:: Given records ::
——
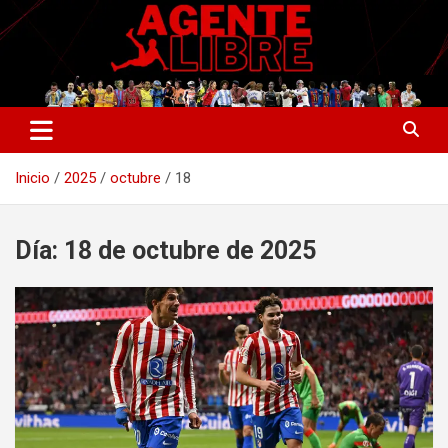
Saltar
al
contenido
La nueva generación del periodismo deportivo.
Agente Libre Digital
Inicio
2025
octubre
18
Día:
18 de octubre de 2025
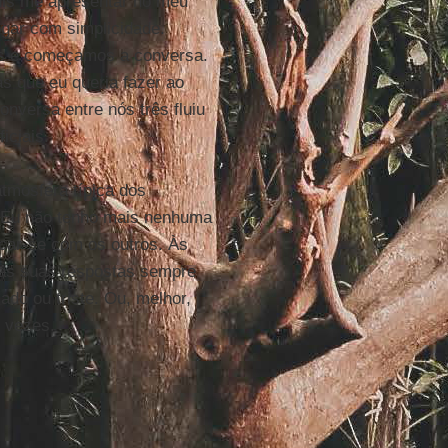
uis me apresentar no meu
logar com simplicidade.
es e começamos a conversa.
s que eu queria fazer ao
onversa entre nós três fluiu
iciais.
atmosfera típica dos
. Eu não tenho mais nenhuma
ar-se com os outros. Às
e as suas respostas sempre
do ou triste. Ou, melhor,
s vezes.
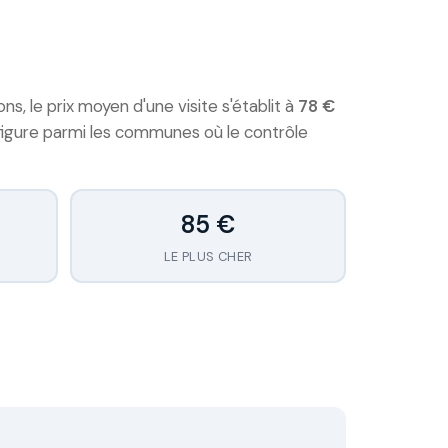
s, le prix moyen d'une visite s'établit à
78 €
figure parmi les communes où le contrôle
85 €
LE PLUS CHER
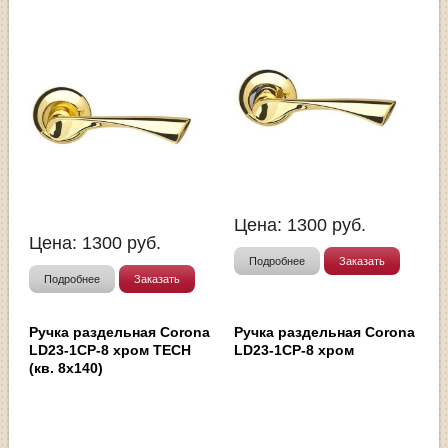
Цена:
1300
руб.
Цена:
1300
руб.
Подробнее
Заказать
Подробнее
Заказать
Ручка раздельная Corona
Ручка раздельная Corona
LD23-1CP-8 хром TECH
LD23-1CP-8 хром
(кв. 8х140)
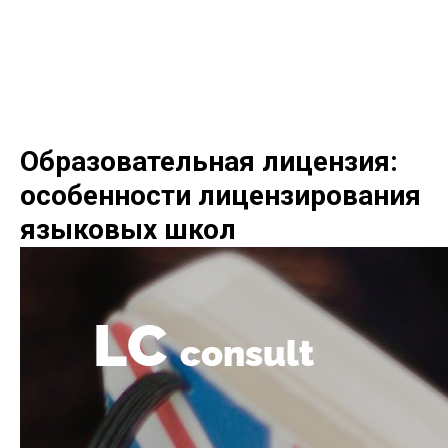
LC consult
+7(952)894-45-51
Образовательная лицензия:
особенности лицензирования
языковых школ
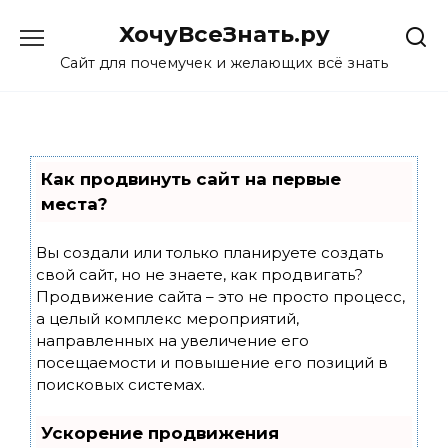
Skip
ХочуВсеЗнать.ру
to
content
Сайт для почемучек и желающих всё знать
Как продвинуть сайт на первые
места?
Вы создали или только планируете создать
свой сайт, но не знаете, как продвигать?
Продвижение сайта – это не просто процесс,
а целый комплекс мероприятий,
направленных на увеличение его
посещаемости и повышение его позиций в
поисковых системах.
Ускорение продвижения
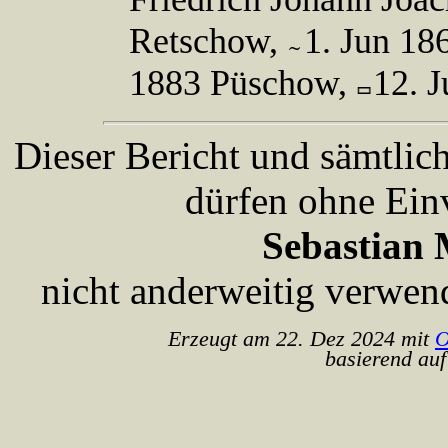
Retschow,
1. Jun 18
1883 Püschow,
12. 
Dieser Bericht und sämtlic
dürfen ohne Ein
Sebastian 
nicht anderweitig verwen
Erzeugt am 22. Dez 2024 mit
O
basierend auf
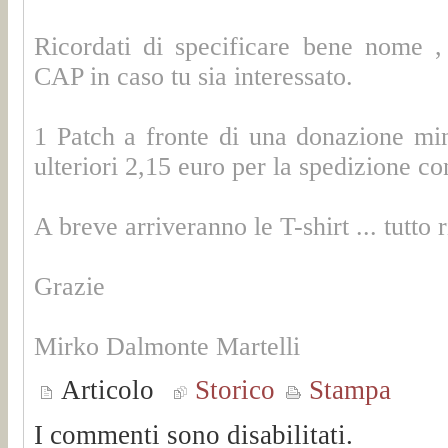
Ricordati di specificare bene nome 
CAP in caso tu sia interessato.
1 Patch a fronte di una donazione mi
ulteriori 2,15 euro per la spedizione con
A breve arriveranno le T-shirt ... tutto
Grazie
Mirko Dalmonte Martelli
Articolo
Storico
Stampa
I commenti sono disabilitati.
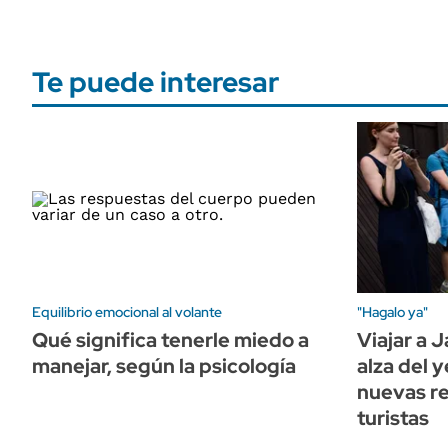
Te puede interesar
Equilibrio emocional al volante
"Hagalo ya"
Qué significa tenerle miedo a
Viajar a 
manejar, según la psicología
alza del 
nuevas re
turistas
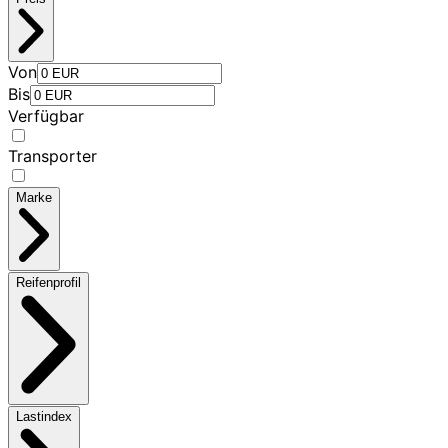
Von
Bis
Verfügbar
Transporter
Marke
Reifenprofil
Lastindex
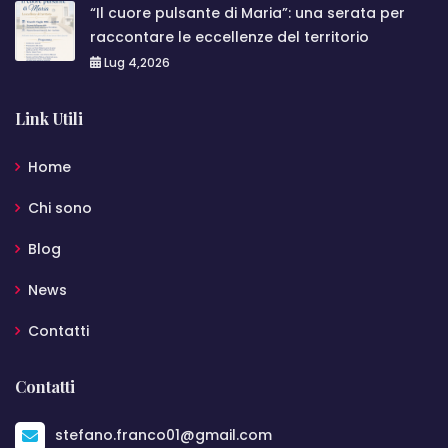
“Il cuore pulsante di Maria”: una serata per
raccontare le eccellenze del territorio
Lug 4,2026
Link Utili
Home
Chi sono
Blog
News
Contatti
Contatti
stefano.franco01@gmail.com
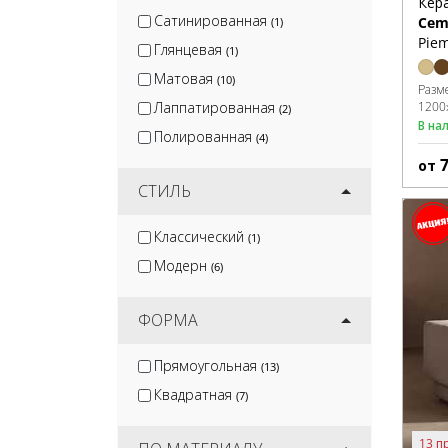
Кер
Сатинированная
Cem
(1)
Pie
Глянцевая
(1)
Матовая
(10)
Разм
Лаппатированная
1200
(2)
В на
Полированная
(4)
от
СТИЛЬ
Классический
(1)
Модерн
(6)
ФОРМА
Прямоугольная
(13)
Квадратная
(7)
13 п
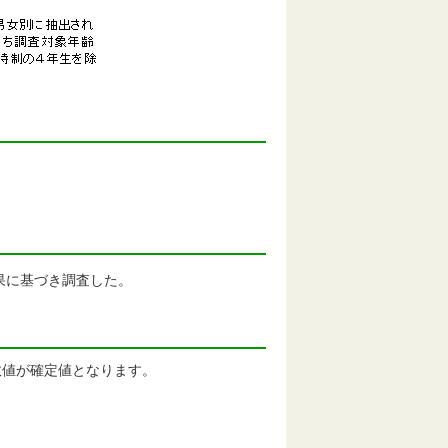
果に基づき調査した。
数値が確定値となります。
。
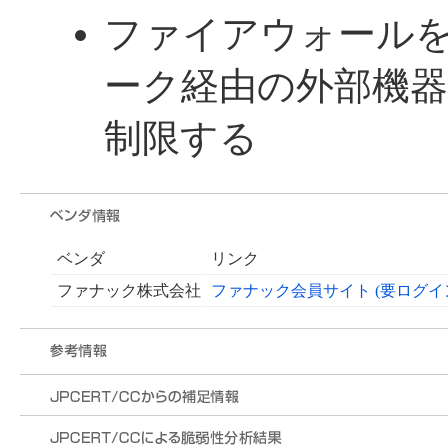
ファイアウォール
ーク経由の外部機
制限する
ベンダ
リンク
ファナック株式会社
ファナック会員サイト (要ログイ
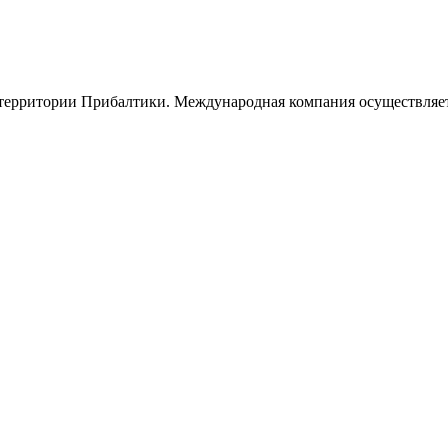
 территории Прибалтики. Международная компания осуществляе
——
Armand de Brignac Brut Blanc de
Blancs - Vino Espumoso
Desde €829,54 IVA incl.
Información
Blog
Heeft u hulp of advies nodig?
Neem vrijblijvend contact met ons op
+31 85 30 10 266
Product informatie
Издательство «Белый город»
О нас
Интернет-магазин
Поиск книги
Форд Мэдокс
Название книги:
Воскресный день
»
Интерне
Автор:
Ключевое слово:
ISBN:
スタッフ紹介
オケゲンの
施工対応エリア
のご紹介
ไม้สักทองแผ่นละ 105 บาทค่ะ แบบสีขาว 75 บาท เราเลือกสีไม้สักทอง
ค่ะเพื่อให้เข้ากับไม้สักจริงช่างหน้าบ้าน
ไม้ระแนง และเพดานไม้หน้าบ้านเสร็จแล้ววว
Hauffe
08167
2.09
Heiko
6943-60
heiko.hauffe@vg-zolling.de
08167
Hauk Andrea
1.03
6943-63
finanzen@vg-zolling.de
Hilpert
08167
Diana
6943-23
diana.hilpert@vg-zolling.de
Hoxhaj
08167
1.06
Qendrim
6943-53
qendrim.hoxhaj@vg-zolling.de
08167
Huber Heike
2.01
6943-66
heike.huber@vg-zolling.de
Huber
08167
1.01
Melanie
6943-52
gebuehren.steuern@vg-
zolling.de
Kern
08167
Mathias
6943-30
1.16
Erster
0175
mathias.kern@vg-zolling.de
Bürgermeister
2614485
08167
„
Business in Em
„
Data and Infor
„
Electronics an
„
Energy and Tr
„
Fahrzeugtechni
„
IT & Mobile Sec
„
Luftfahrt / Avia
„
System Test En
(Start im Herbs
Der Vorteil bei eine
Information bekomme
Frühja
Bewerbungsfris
——
:: What is being asked ::
Though the entries above contain pictures, none should be copied; reproduce only the lines between the one holding "CAP in caso tu sia interessato." and the one holding "территории Прибалтики. Международная", inclusive, exactly as written.

:: Output for this exercise ::
CAP in caso tu sia interessato.
1 Patch a fronte di una donazione mi
ulteriori 2,15 euro per la spedizione con
A breve arriveranno le T-shirt ... tutto
Grazie
Mirko Dalmonte Martelli
Articolo
Storico
Stampa
I commenti sono disabilitati.
Te puede interesar
Equilibrio emocional al volante
"Hagalo ya"
Qué significa tenerle miedo a
Viajar a 
manejar, según la psicología
alza del 
nuevas re
turistas
Von
Bis
Verfügbar
Transporter
Marke
Reifenprofil
Lastindex
“Il cuore pulsante di Maria”: una serata per
raccontare le eccellenze del territorio
Lug 4,2026
Link Utili
Home
Chi sono
Blog
News
Contatti
Contatti
stefano.franco01@gmail.com
Кер
Сатинированная
Cem
(1)
Pie
Глянцевая
(1)
Матовая
(10)
Разм
Лаппатированная
1200
(2)
В на
Полированная
(4)
от
СТИЛЬ
Классический
(1)
Модерн
(6)
ФОРМА
Прямоугольная
(13)
Квадратная
(7)
13 п
果に基づき調査した。
数値が確定値となります。
。
ファイアウォール
ーク経由の外部機
制限する
ベンダ
リンク
ファナック株式会社
ファナック会員サイト (要ログイ
 территории Прибалтики. Международная компания осуществляе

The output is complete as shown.